Maddi bağışlarımız Tanrı'ya teslim olmuş yaşamlarımızın bir resmini ortaya koyar.

Bu nedenle, kardeşlerim, Tanrı'nın merhametini göz önünde tutarak, bedenlerinizi diri kurbanlar olarak kutsal ve Tanrı'yı hoşnut eden bir biçimde sunmanızı salık veririm; bu sizin ruhsal tapınma eyleminizdir. (Romalılar 12:1, NIV)

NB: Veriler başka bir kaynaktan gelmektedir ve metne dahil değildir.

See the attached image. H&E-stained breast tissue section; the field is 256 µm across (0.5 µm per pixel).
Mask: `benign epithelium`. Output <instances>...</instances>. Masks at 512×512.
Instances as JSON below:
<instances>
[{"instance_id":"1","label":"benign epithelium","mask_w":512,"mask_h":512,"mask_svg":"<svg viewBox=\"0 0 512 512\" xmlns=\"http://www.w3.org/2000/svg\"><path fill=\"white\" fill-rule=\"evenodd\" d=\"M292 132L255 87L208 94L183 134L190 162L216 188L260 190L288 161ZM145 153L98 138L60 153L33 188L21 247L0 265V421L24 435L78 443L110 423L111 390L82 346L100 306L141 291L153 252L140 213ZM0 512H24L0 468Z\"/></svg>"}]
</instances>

Mesih'in bizim için yaptıklarını gerçekten fark ettiğimizde, kendimizi tamamen Tanrı'ya diri bir kurban olarak sunmak isteyeceğiz. Sunularımız şükran dolu bir yürekten özgürce akacaktır.

Bir Bağış Mücadelesi

Ondalık vermenin artık yasa olmadığını belirledik. Yeni Ahit imanlılarının gelirlerinin onda birini vermek gibi yasal bir zorunlulukları yoktur. Yine de birçok imanlı ondalığı verilmesi gereken en düşük miktar olarak görür - sahip olduğumuz her şeyin Tanrı'ya ait olduğunun bir göstergesidir. Bu nedenle, meydan okumanın ilk kısmı ondalığı vermek için başlangıç noktanız haline getirmektir.

Malaki 3:10 der ki:

"'Ondalığın tümünü ambara getirin ki, evimde yiyecek olsun. Beni sınayın' diyor Her Şeye Egemen RAB, 'Bakalım göğün kapılarını açıp o kadar çok bereket yağdırmayacak mıyım?

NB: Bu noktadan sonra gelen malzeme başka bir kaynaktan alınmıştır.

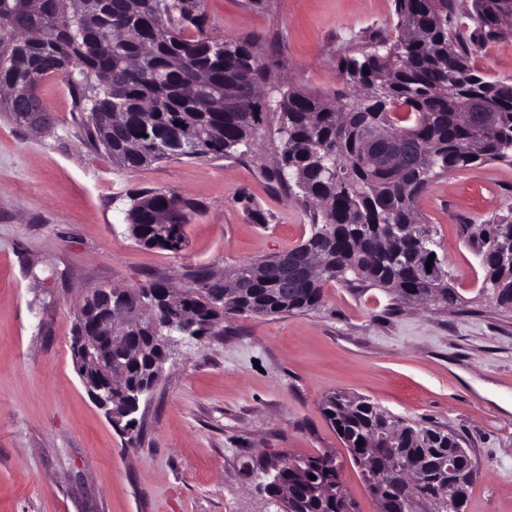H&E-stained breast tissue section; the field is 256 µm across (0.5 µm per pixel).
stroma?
Segmentation results:
<instances>
[{
	"label": "stroma",
	"mask_w": 512,
	"mask_h": 512,
	"mask_svg": "<svg viewBox=\"0 0 512 512\" xmlns=\"http://www.w3.org/2000/svg\"><path fill=\"white\" fill-rule=\"evenodd\" d=\"M218 39L258 38L275 80L333 93L339 52L391 32L395 0H205ZM49 122L0 112V512H267V457L333 451L357 512H377L326 421L324 399L366 397L391 414L458 433L480 477L464 512H512V312L482 299L464 226L512 213V164L435 179L416 201L452 286L455 311L398 303L333 283L314 311L231 317L182 343L143 404L130 447L87 395L70 351L74 313L109 284L165 277L193 287L274 256L310 234L303 207L266 177L273 133L243 159L163 160L136 171L93 149L65 80L47 78ZM165 190L197 208L173 254L141 246L125 221L131 193ZM267 215L253 223L241 201Z\"/></svg>",
	"instance_id": "obj_1"
}]
</instances>
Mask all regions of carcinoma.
Here are the masks:
<instances>
[{"label": "carcinoma", "instance_id": "obj_1", "mask_svg": "<svg viewBox=\"0 0 512 512\" xmlns=\"http://www.w3.org/2000/svg\"><path fill=\"white\" fill-rule=\"evenodd\" d=\"M203 0H99L86 13L72 3L44 0L37 37L14 26L9 48L0 50V86L26 85L39 93L53 76L66 79L88 135L112 164L137 170L156 161L246 157L256 150L268 118L274 129L277 164L270 178L309 209L311 233L288 250L326 257L311 280L282 295L260 269L277 257L238 265L224 279L203 271L197 286L182 290L197 327L186 335L212 336L224 316L275 317L318 308L328 282L363 281L392 291L403 302L455 308L463 299L447 274L426 282L416 267L435 253V241L416 211V199L435 177L487 162L512 163V78L490 79L470 65L474 48L512 35L499 28L512 16V0H471L459 22L454 0H395L396 35H371L336 57L344 90L336 93L275 85L251 38L212 37ZM111 27L107 40L98 37ZM368 73H363V69ZM485 99L498 106L497 128L481 134L465 125V102ZM387 123L410 131L430 156L427 168L408 167L398 177L379 176L364 160L366 128ZM195 206L176 194L149 190L130 197L128 231L140 245L174 254L186 245L185 226ZM512 237V213L471 234L485 272L479 295L512 310V259L500 244ZM239 278L245 290L228 293ZM126 388L148 378L140 357L120 364ZM330 424L355 453L374 452L381 466L395 449L422 473L418 492L436 512H448L446 497L463 510L479 476L460 436L439 425L411 423L364 397L336 392L325 400ZM335 454L263 466L288 490L311 487L296 498L294 512H355L336 485ZM455 459L452 472L443 462ZM315 479H310L309 475ZM391 512H401L403 489L394 477L376 490Z\"/></svg>", "mask_w": 512, "mask_h": 512}]
</instances>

Bu ayet, bağışlarımızın Tanrı Sözü'nün öğretildiği ve ruhsal olarak beslendiğimiz yerel kiliseye (depoya) gitmesi gerektiğini önermektedir. Şu anda bir kilise evi aracılığıyla Rab'be bağışta bulunmuyorsanız, bir taahhütte bulunarak başlayın. bir şey Tanrı bağlılığınızı kutsayacağına söz verir. Eğer onda bir çok zor geliyorsa, bunu bir hedef haline getirmeyi düşünün. Bağışta bulunmak ilk başta bir fedakarlık gibi gelebilir, ancak kısa süre sonra bunun ödüllerini keşfedeceksiniz.

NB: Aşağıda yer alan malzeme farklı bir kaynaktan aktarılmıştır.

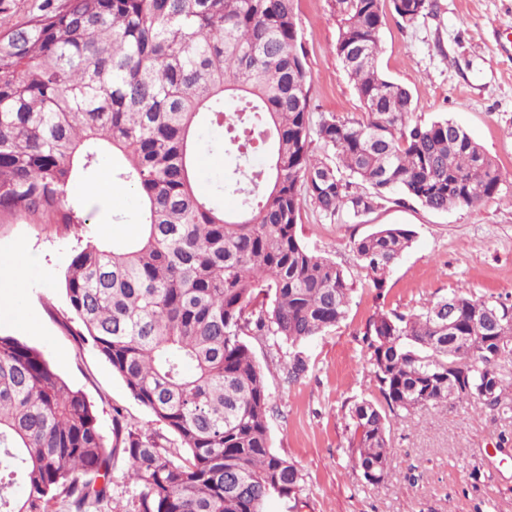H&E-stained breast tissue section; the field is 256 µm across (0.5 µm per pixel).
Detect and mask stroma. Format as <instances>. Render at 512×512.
Wrapping results in <instances>:
<instances>
[{
	"mask_svg": "<svg viewBox=\"0 0 512 512\" xmlns=\"http://www.w3.org/2000/svg\"><path fill=\"white\" fill-rule=\"evenodd\" d=\"M434 3L432 13L410 25L387 14L379 66L411 91L413 120L445 117L459 124L498 165L505 182L482 205L445 212L406 199L384 202L361 217L329 218L303 198L298 234L310 251L335 261L354 281L348 313L296 346L307 370L291 385L283 381L276 348L248 341L272 397V449L294 462L304 478L301 512H512V417L479 403L450 400L394 423L387 475L379 484H365L345 454L344 404L375 396L363 331L376 310L417 312L458 291L512 304V56L502 50L512 43V0ZM294 12L313 121L360 117L361 103L335 53L333 0H294ZM231 162L220 131H203L199 191L212 194ZM111 170V156H103L94 177L76 181L71 194L93 213L100 237L120 244L140 232V201L130 186L114 187L108 201L96 197ZM114 212L124 214L125 222L111 223ZM385 225L409 229L413 238L378 291L367 286L352 246ZM76 245V238L59 239L52 224H0V253L18 252L26 259L18 285L20 312L39 326L33 334L0 316V336L42 350L55 372L95 407L104 435H111L118 411L126 422L180 450L177 437L134 399L92 344L61 327L67 313L64 273Z\"/></svg>",
	"mask_w": 512,
	"mask_h": 512,
	"instance_id": "stroma-1",
	"label": "stroma"
}]
</instances>
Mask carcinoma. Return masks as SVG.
<instances>
[{
  "instance_id": "carcinoma-1",
  "label": "carcinoma",
  "mask_w": 512,
  "mask_h": 512,
  "mask_svg": "<svg viewBox=\"0 0 512 512\" xmlns=\"http://www.w3.org/2000/svg\"><path fill=\"white\" fill-rule=\"evenodd\" d=\"M391 3L404 23L433 9ZM334 12L336 56L363 112L315 126L293 0H64L0 35V224L85 229L91 214L70 187L112 155L113 181L140 196L141 232L122 245L89 235L74 250L70 335L183 449L118 414L107 445L44 353L0 336V512L107 505L118 459L139 487L132 512H265L272 497L294 512L302 474L271 448V396L243 337L295 346L346 317L353 284L297 232L303 196L331 218L395 195L442 212L504 184L453 121L410 122V91L377 63L383 0H334ZM205 125L236 143L212 198L195 189ZM254 148L267 153L261 168ZM226 196L232 211L218 204ZM411 242L385 226L353 243L370 287L382 290ZM486 320L500 327L495 342ZM363 336L377 397L345 404L346 448L367 483L385 476L394 420L483 387L489 409L512 414V306L454 293L419 314L378 310Z\"/></svg>"
}]
</instances>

Kutsal Kitap'ın 1. Timoteos 6:10'da söylediği gibi, Tanrı imanlıların para sevgisinden özgür olmalarını ister:

"Çünkü para sevgisi her türlü kötülüğün kaynağıdır" (ESV).

İstediğimiz kadar veremediğimiz maddi sıkıntılar yaşayabiliriz, ama Rab yine de bu zamanlarda kendisine güvenmemizi ve vermemizi ister. Bizim sağlayıcımız maaş çekimiz değil, Tanrı'dır. Günlük ihtiyaçlarımızı O karşılayacaktır.

Cite this Article Format Your Citation Fairchild, Mary. "What Does the Bible Say About Giving?" Learn Religions, Apr. 5, 2023, learnreligions.com/what-does-the-bible-say-about-church-giving-701992. Fairchild, Mary. (2023, April 5). What Does the Bible Say About Giving? Retrieved from //www.learnreligions.com/what-does-the-bible-say-about-church-giving-701992 Fairchild, Mary. "What Does the BibleSay About Giving?" Learn Religions. //www.learnreligions.com/what-does-the-bible-say-about-church-giving-701992 (erişim tarihi 25 Mayıs 2023). kopya alıntı



Judy Hall
Judy Hall
Judy Hall, ruhsal şifadan metafiziğe kadar çeşitli konularda 40'tan fazla kitap yazmış, uluslararası üne sahip bir yazar, öğretmen ve kristal uzmanıdır. 40 yılı aşkın bir kariyere sahip olan Judy, sayısız kişiye ruhsal benlikleri ile bağlantı kurmaları ve şifalı kristallerin gücünden yararlanmaları için ilham verdi.Judy'nin çalışması, astroloji, tarot ve çeşitli şifa yöntemleri dahil olmak üzere çeşitli ruhani ve ezoterik disiplinler hakkındaki kapsamlı bilgisinden beslenir. Maneviyata benzersiz yaklaşımı, eski bilgeliği modern bilimle harmanlayarak okuyuculara yaşamlarında daha fazla denge ve uyum elde etmeleri için pratik araçlar sağlıyor.Judy, yazmadığı veya ders vermediği zamanlarda yeni içgörüler ve deneyimler aramak için dünyayı dolaşırken bulunabilir. Keşfetmeye ve yaşam boyu öğrenmeye olan tutkusu, dünyanın dört bir yanındaki ruhani arayışçılara ilham vermeye ve onları güçlendirmeye devam eden çalışmalarında açıkça görülmektedir.